Все новости
МЕМУАРЫ
9 Октября 2023, 18:24

Моя литературная жизнь. Часть шестая

Изображение от Freepik
Изображение от Freepik

Осенью 1996 года трехкомнатную квартиру в Углях, по романтическому адресу Радужный переулок, продали. Я переехала в Москву, в коммуналку на Климашкина, но жить и писать там было почти невозможно. И я снова оказалась в Теплом Стане у Гриши Симакова. Поскольку я работала, я смогла, хоть немного и нехотя, участвовать в общей корзине.

В Теплом Стане тоже невозможно было ни жить, ни работать, к тому же там жили два ньюфаундленда, с которыми нужно было гулять. Этот хаос был отчасти знакомый и позитивный. Пять дней в неделю я металась от Теплого Стана до Аэропорта и обратно, а иногда на работе мне давали поручения, и перед моими глазами в течение дня проходила вся Москва. Осенью, в октябре, я подвернула ногу. На самом деле это был первый звоночек заболевания, которое довольно сильно разовьется к зиме.

А тем временем я решилась на выпуск книги своих стихотворений и сделала подбор. ДК, пожав плечами, согласился книгу выпустить. В списке книг, вышедших в “Арго-Риске”, ее нет. Я назвала книгу “Приют”. Обложка была оформлена мной же, и еще добавлены миниатюры, которые я тогда очень любила рисовать. Книга вышла. И где-то в районе Новокузнецкой, накануне Рождества 1997, книги Данилы и моя были презентованы. Поскольку у Данилы был гораздо более широкий круг общения, то и сливок ему было больше. Я ненавязчиво стала выпадать в литературный осадок, а это скучно.

Тем не менее, стихи мои появились и в новом “Вавилоне”, и читала я на вечерах довольно активно, выступала и на “Авторниках” на Спортивной, напротив Новодевичьего, о которых будет чуть ниже, и на разных фестивалях. Чтобы как-то подсластить разочарование от роевой литературной жизни, я задумала выпустить новую книгу. Приближалась весна.

В свете предстоящей пасхи мои религиозные настроения усилились. И я поняла, что жизнь в церкви будет значить для меня все больше. Никаким блудным сыном я себя не ощущала, но мне очень хотелось и чтения святых отцов, и приходского общения, и – самое главное – богослужений.

Зима 1996 и начало 1997 были временем активным литературно. Но эта активность имела странный осадок. С птенцами гнезда ДК я не очень рифмовалась, налаживать контакты как Данила не умела и любознательностью Людмилы Вязьмитиновой не обладала. Замкнуться в скорлупе природоведения, как это сделал Корецкий, при этом умело работая лапками, тоже не получалось.

Мой опыт говорит, что у поэта нет воображения, а если оно есть, то оно вредит поэзии. Придумывать в поэзии для меня – последнее дело. Либо видишь, либо нет. Можно нечетко помнить предмет или обстановку, что-то с чем-то перепутать, но придумывать – себя не уважать. А литературный контекст, в котором я тогда находилась, предполагал обратное. Если симулякр канонизирован, что мне не раз пытался объяснить Данила, если постструктурализм на дворе, о какой подлинности может идти речь.

▶ [ФРАГМЕНТ ДАННЫХ]:
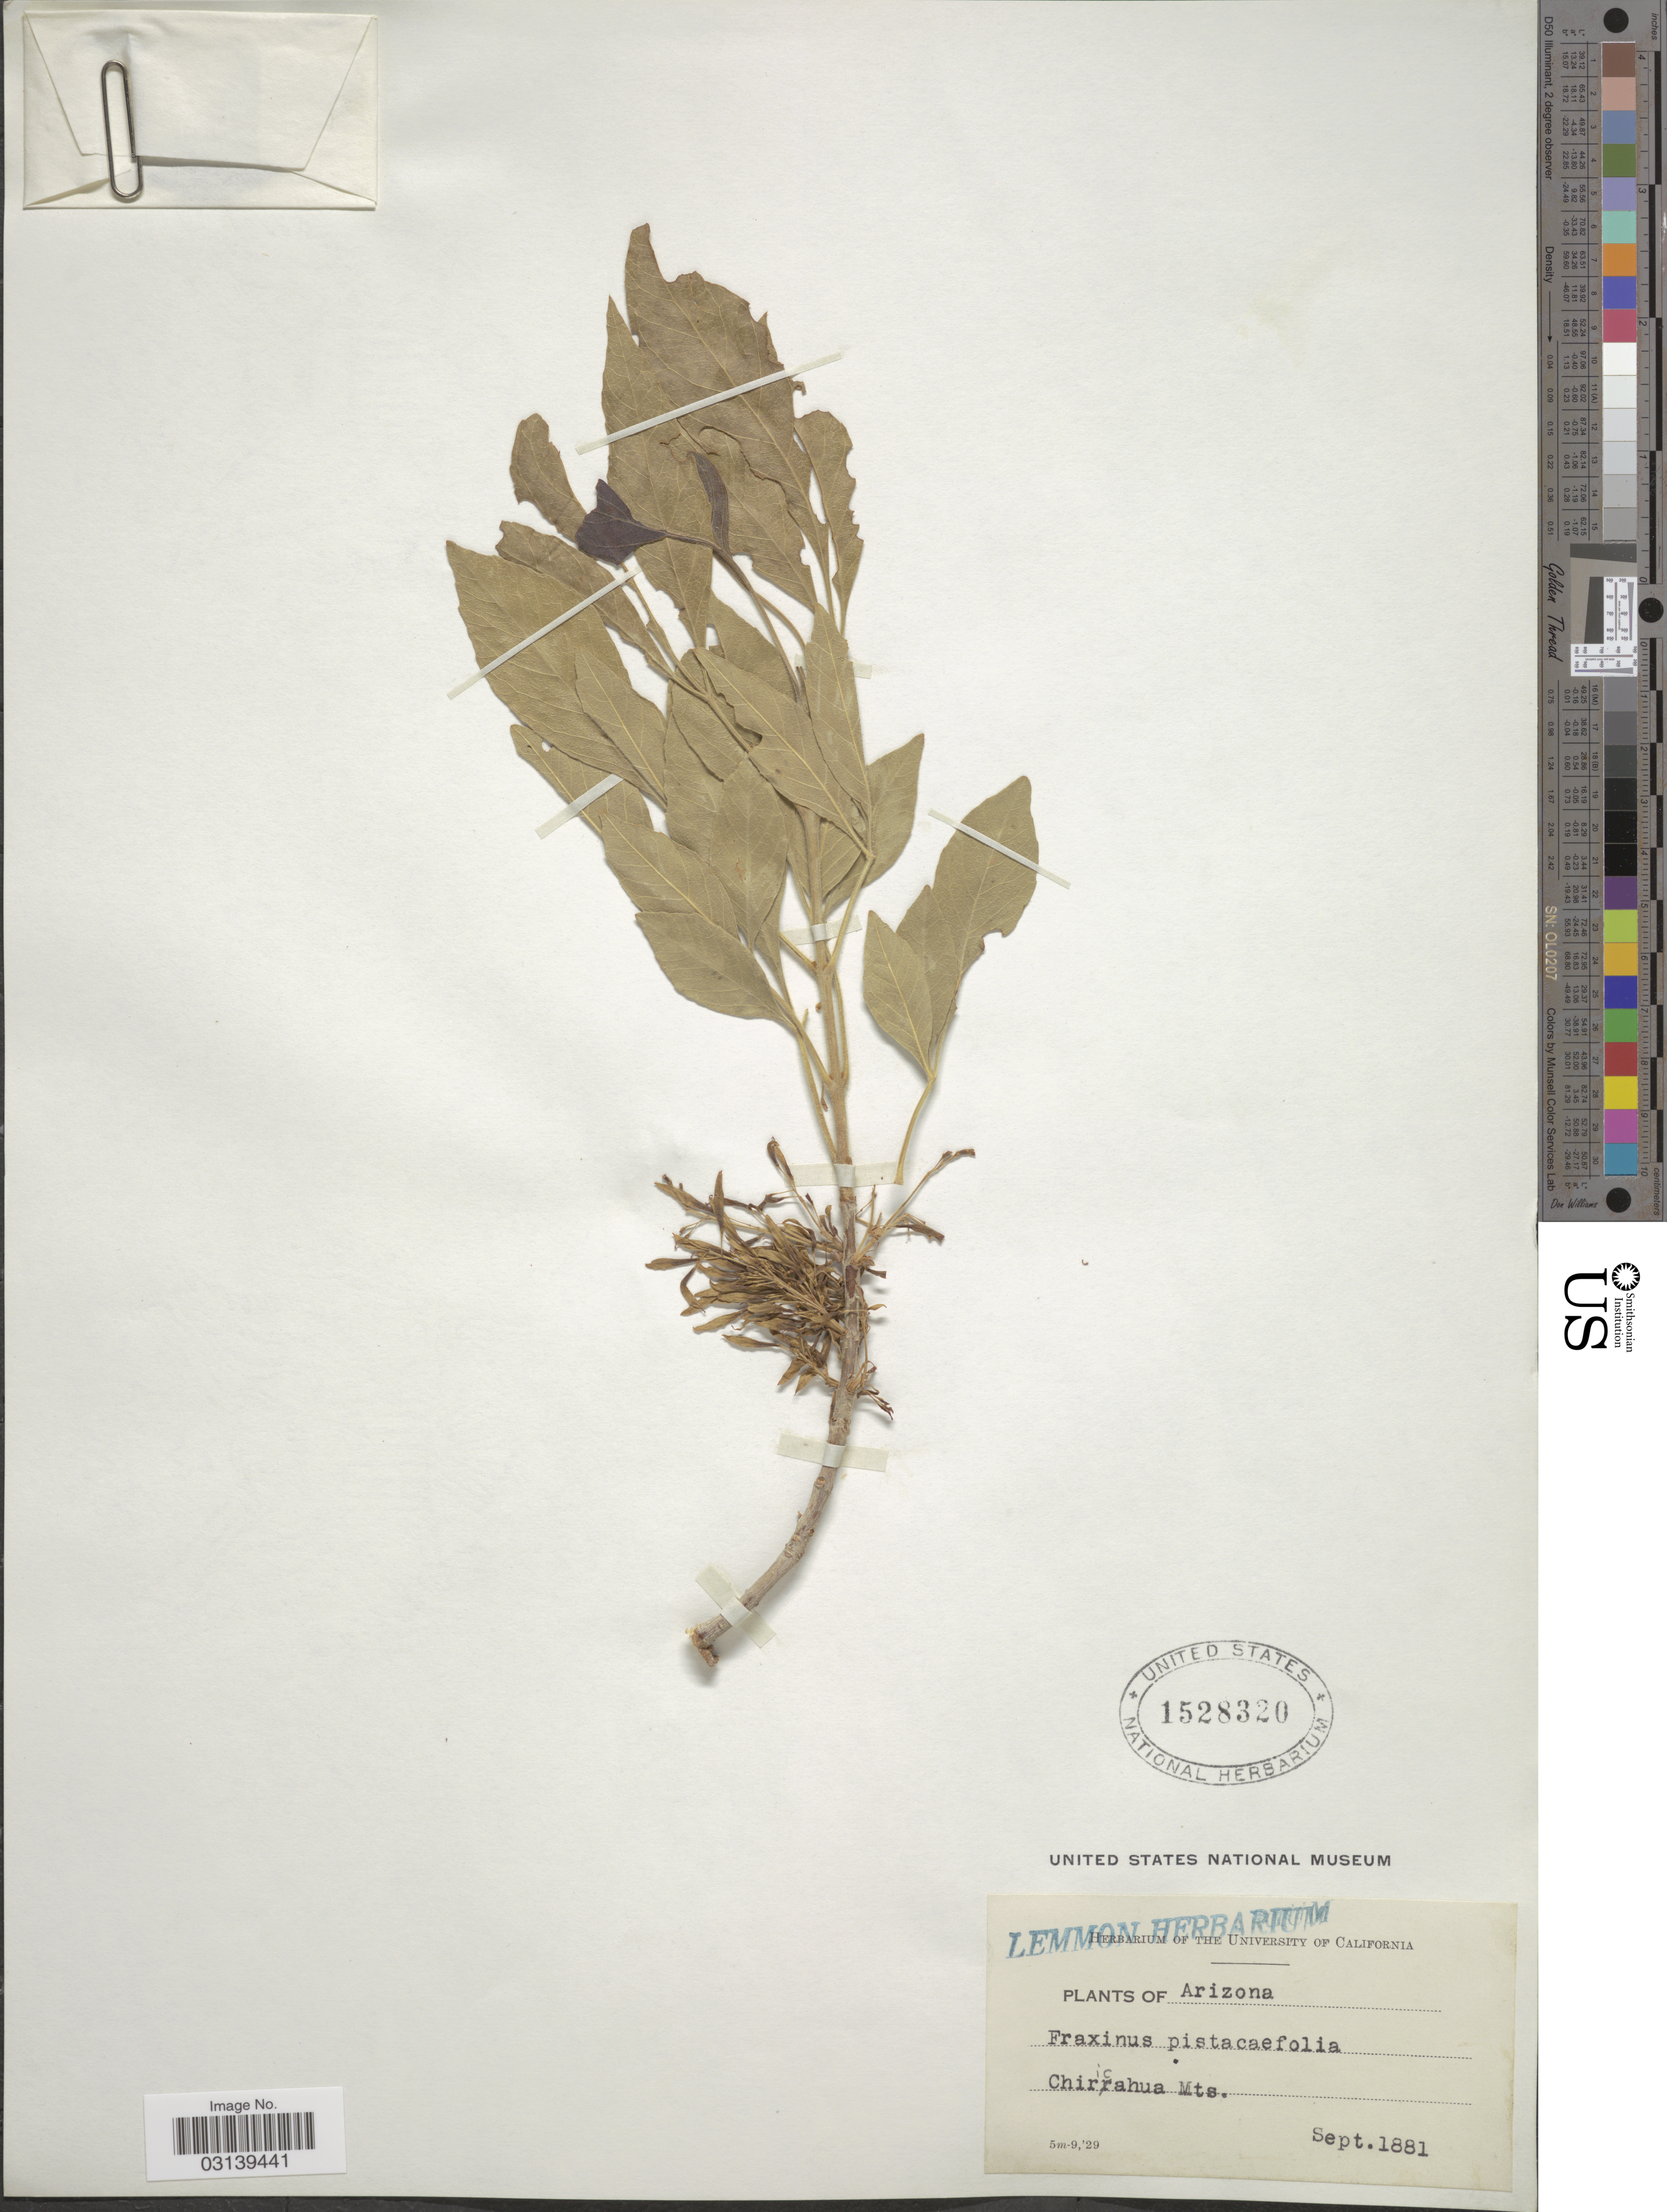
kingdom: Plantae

▶ [ЗАДАЧИ]:
1. Перепишите мемуары от слов «Все новости» и вплоть до слов «в общей корзине.», поменяв «Радужный переулок» на «Солнечный переулок».
2. Переведите на английский язык предложение из мемуаров: «Осенью, в октябре, я подвернула ногу».
3. Какое название получила книга стихотворений, о выпуске которой говорится в мемуарах?
Данные здесь никакой роли не играют.

▶ [РЕЗУЛЬТАТЫ ПО ПОРЯДКУ]:
1.
Все новости
МЕМУАРЫ
9 Октября 2023, 18:24

Моя литературная жизнь. Часть шестая

Изображение от Freepik
Изображение от Freepik

Осенью 1996 года трехкомнатную квартиру в Углях, по романтическому адресу Солнечный переулок, продали. Я переехала в Москву, в коммуналку на Климашкина, но жить и писать там было почти невозможно. И я снова оказалась в Теплом Стане у Гриши Симакова. Поскольку я работала, я смогла, хоть немного и нехотя, участвовать в общей корзине.

2. In the fall, in October, I twisted my ankle.

3. «Приют».